Temple honors his memory with Heart – An Abbott Celebration February 21. Temple Broadway alumni and current students will perform and host a Broadway cabaret.
Still on the Temple campus,”Crazy in Lovea musical smash-up with tunes from all-female rock band The Go-Go’s. The plot is the retelling of a classic love story, Arcadiaby the 16th century British poet Sir Philip Sidney.
“Head Over Heels,” Feb. 18-24, Tomlinson Theater, 1301 Norris St., Philadelphia; Heart, Feb. 21, at the Temple Performing Arts Center, 1837 N. Broad St., Phila. 215-204-1122 or tfma.temple.edu/events Masks and proof of vaccination required at “Heart”. Mandatory masks, vaccination recommended at “Head Over Heels”.
It is the story of two Jewish couples: Esther and Schmuli, Hasidic Jews whose marriage was arranged, and Abe and Sophie, whose marriage was born of a childhood friendship. So different, but so many connections in “The Wanderers” through Anna Ziegler, presented by Ariel Theater and led by the founding artistic director Deborah Baer Mozes.

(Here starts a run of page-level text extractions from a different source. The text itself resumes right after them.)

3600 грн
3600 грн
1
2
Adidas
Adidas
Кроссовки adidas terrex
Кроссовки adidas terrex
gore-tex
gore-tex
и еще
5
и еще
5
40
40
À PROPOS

February 19-27. In person Feb. 19-20 at Main Line Reform Temple, 410 Montgomery Ave., Wynnewood; virtual on February 26 and 27. 610-667-9230 or theatreariel.org
The Swarthmore Players Club present “The theory of relativity.” It’s a crash course in physics music (just in case you missed it in school) with deeper lessons in human connectivity.
Feb. 18-26, The Players Club, 614 Fairview Rd., Swarthmore, 610-328-4271, pcstheater.org Proof of vaccination, mandatory masks.

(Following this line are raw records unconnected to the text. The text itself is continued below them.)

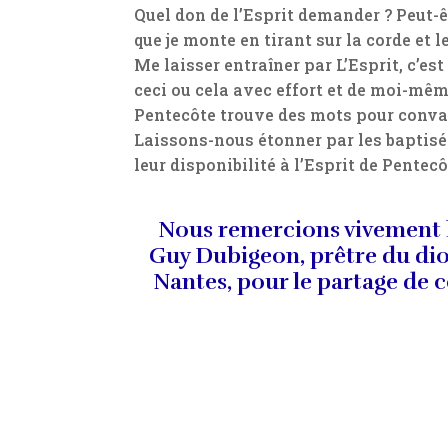
Quel don de l’Esprit demander ? Peut-ê
que je monte en tirant sur la corde et 
Me laisser entraîner par L’Esprit, c’est
ceci ou cela avec effort et de moi-mêm
Pentecôte trouve des mots pour convai
Laissons-nous étonner par les baptis
leur disponibilité à l’Esprit de Pentecô
Nous remercions vivement 
Guy Dubigeon, prêtre du di
Nantes, pour le partage de c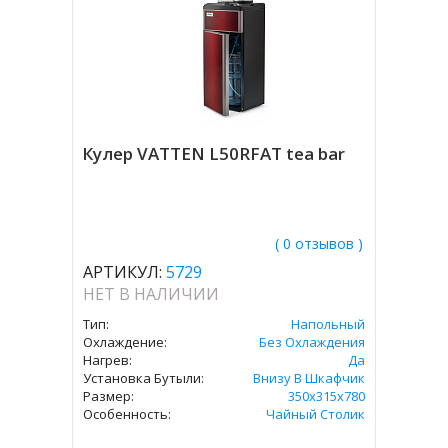
Кулер VATTEN L50RFAT tea bar
( 0 отзывов )
АРТИКУЛ:
5729
НЕТ В НАЛИЧИИ
Тип:
Напольный
Охлаждение:
Без Охлаждения
Нагрев:
Да
Установка Бутыли:
Внизу В Шкафчик
Размер:
350х315х780
Особенность:
Чайный Столик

SPQR Stage Company in Somers Point, NJ, hosts its fourth annual New Play Festival of seven 10-minute plays, including three written by Jersey playwrights.
February 19-20, Studio Space, 112 Woodland Ave., Somers Point, NJ, 323-793-2153 or studiospaceSPNJ.com. Proof of vaccination required; masks recommended.

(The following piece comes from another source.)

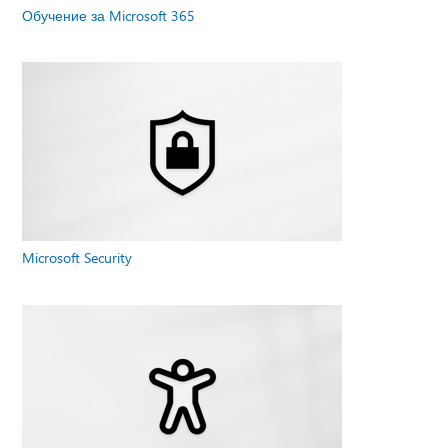
Обучение за Microsoft 365
Microsoft Security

There’s no sausage, and the Calamari Sisters aren’t sisters (or wives), but there’s plenty of laughs promised.”The Sausage Festival of the Calamari Sisters” to Bristol Riverside Theater.
February 16-20, Bristol Riverside Theatre, 120 Radcliffe St., Bristol, brtstage.org or 215-785-0100. Mask, compulsory vaccination record.